When they reached the other side of the square, they caught sight of their small ancestral home. It looked even more forlorn and modest, having sunk ever more deeply into the ground, its frame in total disrepair. Yet the distant shadow of the past cast over it an aura of love, charm, and longing – like the longing for a distant childhood. This humble house was now a rare refuge, the fulfillment of a long dream, the most beloved, most precious of houses.

They stood before it in deep prayer. When the wagon came to a halt at its doorway, their eyes were misty. Grandmother's legs began to falter, and it was necessary to support her and all but carry her inside, where she was welcomed with a burst of activity and excitement. Some of Grandmother's children, driven by fear of the encroaching enemy, had already assembled here. When the men left the centers of commerce during the first days of the catastrophe, they decided to return to the shelter of their ancestral home. Though they had each followed a different road, they were reunited, without having made such a plan ahead of time. Now their wives and children, along with Grandma herself, joined them. In the midst of the terrible events, was this not a happy occasion?
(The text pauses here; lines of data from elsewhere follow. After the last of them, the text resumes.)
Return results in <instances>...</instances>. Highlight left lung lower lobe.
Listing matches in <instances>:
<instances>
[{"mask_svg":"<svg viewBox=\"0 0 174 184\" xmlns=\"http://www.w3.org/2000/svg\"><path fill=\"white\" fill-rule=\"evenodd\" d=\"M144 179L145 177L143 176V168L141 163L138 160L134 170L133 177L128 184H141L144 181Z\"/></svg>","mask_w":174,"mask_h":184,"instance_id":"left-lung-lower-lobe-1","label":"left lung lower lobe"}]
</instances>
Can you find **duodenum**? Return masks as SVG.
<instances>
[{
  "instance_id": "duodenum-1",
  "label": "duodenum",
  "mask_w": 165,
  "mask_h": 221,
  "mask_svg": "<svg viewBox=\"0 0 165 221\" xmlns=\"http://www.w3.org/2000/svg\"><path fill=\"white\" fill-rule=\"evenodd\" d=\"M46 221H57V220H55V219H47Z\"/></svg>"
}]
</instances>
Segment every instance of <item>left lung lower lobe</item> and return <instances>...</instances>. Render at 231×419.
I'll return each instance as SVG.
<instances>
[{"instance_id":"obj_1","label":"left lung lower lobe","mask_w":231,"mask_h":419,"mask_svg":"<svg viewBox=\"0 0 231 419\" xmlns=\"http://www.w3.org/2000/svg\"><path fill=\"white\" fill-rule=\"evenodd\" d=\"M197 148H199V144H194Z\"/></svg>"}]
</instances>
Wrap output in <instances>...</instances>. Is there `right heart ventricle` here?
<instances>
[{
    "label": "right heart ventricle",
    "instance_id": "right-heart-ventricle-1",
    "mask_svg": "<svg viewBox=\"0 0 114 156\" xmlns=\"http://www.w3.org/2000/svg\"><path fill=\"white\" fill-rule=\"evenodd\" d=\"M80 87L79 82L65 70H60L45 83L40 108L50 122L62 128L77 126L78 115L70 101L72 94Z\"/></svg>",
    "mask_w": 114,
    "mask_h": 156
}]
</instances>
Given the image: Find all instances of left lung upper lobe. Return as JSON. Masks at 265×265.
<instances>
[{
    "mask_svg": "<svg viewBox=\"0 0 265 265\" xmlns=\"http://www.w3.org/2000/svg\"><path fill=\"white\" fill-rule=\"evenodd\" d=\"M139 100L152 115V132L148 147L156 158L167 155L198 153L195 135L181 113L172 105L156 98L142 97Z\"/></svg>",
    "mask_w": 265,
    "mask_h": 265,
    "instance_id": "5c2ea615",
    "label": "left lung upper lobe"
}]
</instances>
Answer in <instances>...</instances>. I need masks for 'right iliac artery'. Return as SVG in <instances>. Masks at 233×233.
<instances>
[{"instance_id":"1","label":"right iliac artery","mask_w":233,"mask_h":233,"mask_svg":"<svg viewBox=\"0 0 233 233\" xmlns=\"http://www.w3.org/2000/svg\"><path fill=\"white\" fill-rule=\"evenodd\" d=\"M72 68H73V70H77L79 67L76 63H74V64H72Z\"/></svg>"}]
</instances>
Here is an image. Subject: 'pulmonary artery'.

As soon as she arrived, Grandma felt weak and had to get into bed. Her legs were swollen, her entire body painful. The wanderers no longer needed her to cast her protective spirit over them. She could rest. This small, aged woman, this valiant Jewish mother, having collected her dispersed family, could finally rest.

When the children fussed over her and tried to relieve her discomfort, she would dismiss them with a gentle sigh. “It's all right, children. It's all right. Don't worry about me, my dears. I don't need anything more. I'm home again, back home, like in the past, so many years ago. Don't worry about me. Am I a young woman? I'm almost eighty; I ask only that I be allowed to reach eighty…”


The joy in the old house was short-lived. It was soon replaced by terror. The enemy's heavy equipment advanced steadily, tightening the noose around the entire country. Jews were trampled and abused in all the lands of conquest. There was no escape from the airplanes that circled everywhere. Even the skies of the village began to thunder. No lights were lit at night for fear of the airplanes, but by day the sun provided light for the demons of destruction. Meanwhile, there were heart-rending rumors. Warsaw was besieged; German tanks decimated the cavalry regiments that defended the city. Acts of heroism and despair were recounted again and again – how Polish and Jewish soldiers, armed only with swords, rose up against the tanks only to be crushed, falling like grains of sand… The Hel Peninsula, a fortress on the Baltic Sea, surrendered. When, after a bloody battle, enemy soldiers entered the fortress, they were stunned by the courage of the defenders. There were no armed men left; they were all dead or fatally wounded – a handful of fighters wanting only to die.

One day, the village was shattered by the sound of a powerful explosion. Many houses were destroyed. The sturdier ones survived, though all their windowpanes were broken. Everyone thought the end had come. But the sound was not repeated. It was later discovered that a nearby junction, rarely used as it was in such disrepair, had been bombed. An entire refugee family, camping close to that spot, was destroyed. It wasn't even possible to bury their remains in the proper Jewish way. There were constant upheavals. The refugees began to run again, but where was there a safe place? Slowly, the panic subsided.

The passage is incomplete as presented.